◆ **WHAT THE TASK ASKS**: Rewrite the entries from the start through the line containing "elevation (m): 1800", replacing every "locality" with "site" and leaving everything else unchanged.

[START OF PROVIDED MATERIAL]

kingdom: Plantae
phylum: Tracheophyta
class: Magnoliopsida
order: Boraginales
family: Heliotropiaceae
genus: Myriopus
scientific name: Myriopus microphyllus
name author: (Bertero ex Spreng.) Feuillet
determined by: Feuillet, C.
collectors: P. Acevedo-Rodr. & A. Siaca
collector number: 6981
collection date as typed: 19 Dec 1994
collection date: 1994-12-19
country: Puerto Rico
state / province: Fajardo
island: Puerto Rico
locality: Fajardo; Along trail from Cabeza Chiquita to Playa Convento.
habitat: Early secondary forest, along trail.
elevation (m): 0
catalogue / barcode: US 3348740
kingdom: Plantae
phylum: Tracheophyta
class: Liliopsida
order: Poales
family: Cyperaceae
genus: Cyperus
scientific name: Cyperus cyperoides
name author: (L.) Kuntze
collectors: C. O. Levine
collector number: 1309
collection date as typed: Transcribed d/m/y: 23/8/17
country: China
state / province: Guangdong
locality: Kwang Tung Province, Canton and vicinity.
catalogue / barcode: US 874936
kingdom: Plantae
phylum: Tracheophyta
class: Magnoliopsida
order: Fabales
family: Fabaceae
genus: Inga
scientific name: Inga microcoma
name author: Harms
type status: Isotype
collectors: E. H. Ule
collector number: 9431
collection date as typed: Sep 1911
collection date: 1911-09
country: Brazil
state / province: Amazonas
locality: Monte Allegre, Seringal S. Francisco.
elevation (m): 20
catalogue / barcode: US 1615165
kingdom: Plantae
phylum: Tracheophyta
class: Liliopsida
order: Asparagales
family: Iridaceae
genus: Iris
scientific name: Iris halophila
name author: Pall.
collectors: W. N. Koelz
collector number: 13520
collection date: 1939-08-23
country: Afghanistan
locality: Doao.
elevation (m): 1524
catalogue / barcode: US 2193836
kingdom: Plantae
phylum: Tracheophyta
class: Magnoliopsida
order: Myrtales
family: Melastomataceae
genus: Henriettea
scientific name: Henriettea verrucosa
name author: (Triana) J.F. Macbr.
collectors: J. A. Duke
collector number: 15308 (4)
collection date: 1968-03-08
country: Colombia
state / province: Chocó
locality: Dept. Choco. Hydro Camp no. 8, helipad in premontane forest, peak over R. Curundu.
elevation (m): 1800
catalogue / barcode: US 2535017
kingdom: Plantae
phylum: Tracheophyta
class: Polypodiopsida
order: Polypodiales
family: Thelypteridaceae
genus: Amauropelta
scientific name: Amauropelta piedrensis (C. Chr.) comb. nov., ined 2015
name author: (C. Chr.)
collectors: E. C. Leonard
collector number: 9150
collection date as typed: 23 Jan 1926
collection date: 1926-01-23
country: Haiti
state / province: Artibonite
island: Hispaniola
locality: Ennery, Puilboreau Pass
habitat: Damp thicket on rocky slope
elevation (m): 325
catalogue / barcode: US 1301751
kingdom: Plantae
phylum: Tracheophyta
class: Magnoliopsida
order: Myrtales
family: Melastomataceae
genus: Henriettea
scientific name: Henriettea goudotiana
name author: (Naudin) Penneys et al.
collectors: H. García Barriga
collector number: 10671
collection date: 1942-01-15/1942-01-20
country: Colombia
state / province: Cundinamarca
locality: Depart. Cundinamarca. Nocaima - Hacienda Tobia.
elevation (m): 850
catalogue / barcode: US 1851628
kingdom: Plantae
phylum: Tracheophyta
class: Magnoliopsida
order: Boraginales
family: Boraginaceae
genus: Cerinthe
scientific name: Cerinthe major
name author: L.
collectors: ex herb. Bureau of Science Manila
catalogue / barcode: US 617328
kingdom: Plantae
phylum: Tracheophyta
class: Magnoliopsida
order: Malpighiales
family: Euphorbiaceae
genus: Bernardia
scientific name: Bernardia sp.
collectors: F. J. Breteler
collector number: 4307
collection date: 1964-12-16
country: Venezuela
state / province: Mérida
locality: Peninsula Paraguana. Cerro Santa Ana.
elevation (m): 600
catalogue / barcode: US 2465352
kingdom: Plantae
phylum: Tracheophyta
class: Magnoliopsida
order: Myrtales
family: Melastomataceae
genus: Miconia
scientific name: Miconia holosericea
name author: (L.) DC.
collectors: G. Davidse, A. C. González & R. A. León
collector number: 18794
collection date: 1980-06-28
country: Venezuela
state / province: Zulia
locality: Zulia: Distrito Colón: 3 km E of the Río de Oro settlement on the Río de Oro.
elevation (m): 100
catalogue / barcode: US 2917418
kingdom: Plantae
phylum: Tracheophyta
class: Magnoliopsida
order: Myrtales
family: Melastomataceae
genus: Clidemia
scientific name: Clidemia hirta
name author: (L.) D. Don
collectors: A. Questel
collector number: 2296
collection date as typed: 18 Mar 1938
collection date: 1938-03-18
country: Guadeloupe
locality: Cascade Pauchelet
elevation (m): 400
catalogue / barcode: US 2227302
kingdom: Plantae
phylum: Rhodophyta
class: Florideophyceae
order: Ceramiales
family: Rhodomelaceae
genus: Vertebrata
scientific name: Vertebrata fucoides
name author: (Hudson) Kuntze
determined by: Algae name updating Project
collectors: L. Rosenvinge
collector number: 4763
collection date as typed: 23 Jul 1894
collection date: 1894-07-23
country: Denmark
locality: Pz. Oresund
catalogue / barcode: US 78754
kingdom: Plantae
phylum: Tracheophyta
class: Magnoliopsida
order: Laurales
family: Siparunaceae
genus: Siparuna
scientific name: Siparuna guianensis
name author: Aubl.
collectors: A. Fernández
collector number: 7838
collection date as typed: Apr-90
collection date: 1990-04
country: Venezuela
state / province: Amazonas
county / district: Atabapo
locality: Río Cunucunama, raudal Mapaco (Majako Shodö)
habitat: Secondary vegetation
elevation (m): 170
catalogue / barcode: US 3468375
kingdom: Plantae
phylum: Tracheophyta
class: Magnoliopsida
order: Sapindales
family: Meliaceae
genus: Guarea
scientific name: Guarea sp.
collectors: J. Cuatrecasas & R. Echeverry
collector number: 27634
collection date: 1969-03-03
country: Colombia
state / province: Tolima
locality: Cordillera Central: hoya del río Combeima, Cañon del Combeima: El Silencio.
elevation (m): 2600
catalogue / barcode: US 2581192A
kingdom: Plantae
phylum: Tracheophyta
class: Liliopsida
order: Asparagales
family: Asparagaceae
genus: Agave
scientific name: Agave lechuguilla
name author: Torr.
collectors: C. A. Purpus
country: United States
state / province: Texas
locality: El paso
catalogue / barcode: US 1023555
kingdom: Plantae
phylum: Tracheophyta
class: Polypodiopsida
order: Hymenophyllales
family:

[END OF PROVIDED MATERIAL]

◆ **SOLUTION TO THE PROBLEM**:
kingdom: Plantae
phylum: Tracheophyta
class: Magnoliopsida
order: Boraginales
family: Heliotropiaceae
genus: Myriopus
scientific name: Myriopus microphyllus
name author: (Bertero ex Spreng.) Feuillet
determined by: Feuillet, C.
collectors: P. Acevedo-Rodr. & A. Siaca
collector number: 6981
collection date as typed: 19 Dec 1994
collection date: 1994-12-19
country: Puerto Rico
state / province: Fajardo
island: Puerto Rico
site: Fajardo; Along trail from Cabeza Chiquita to Playa Convento.
habitat: Early secondary forest, along trail.
elevation (m): 0
catalogue / barcode: US 3348740
kingdom: Plantae
phylum: Tracheophyta
class: Liliopsida
order: Poales
family: Cyperaceae
genus: Cyperus
scientific name: Cyperus cyperoides
name author: (L.) Kuntze
collectors: C. O. Levine
collector number: 1309
collection date as typed: Transcribed d/m/y: 23/8/17
country: China
state / province: Guangdong
site: Kwang Tung Province, Canton and vicinity.
catalogue / barcode: US 874936
kingdom: Plantae
phylum: Tracheophyta
class: Magnoliopsida
order: Fabales
family: Fabaceae
genus: Inga
scientific name: Inga microcoma
name author: Harms
type status: Isotype
collectors: E. H. Ule
collector number: 9431
collection date as typed: Sep 1911
collection date: 1911-09
country: Brazil
state / province: Amazonas
site: Monte Allegre, Seringal S. Francisco.
elevation (m): 20
catalogue / barcode: US 1615165
kingdom: Plantae
phylum: Tracheophyta
class: Liliopsida
order: Asparagales
family: Iridaceae
genus: Iris
scientific name: Iris halophila
name author: Pall.
collectors: W. N. Koelz
collector number: 13520
collection date: 1939-08-23
country: Afghanistan
site: Doao.
elevation (m): 1524
catalogue / barcode: US 2193836
kingdom: Plantae
phylum: Tracheophyta
class: Magnoliopsida
order: Myrtales
family: Melastomataceae
genus: Henriettea
scientific name: Henriettea verrucosa
name author: (Triana) J.F. Macbr.
collectors: J. A. Duke
collector number: 15308 (4)
collection date: 1968-03-08
country: Colombia
state / province: Chocó
site: Dept. Choco. Hydro Camp no. 8, helipad in premontane forest, peak over R. Curundu.
elevation (m): 1800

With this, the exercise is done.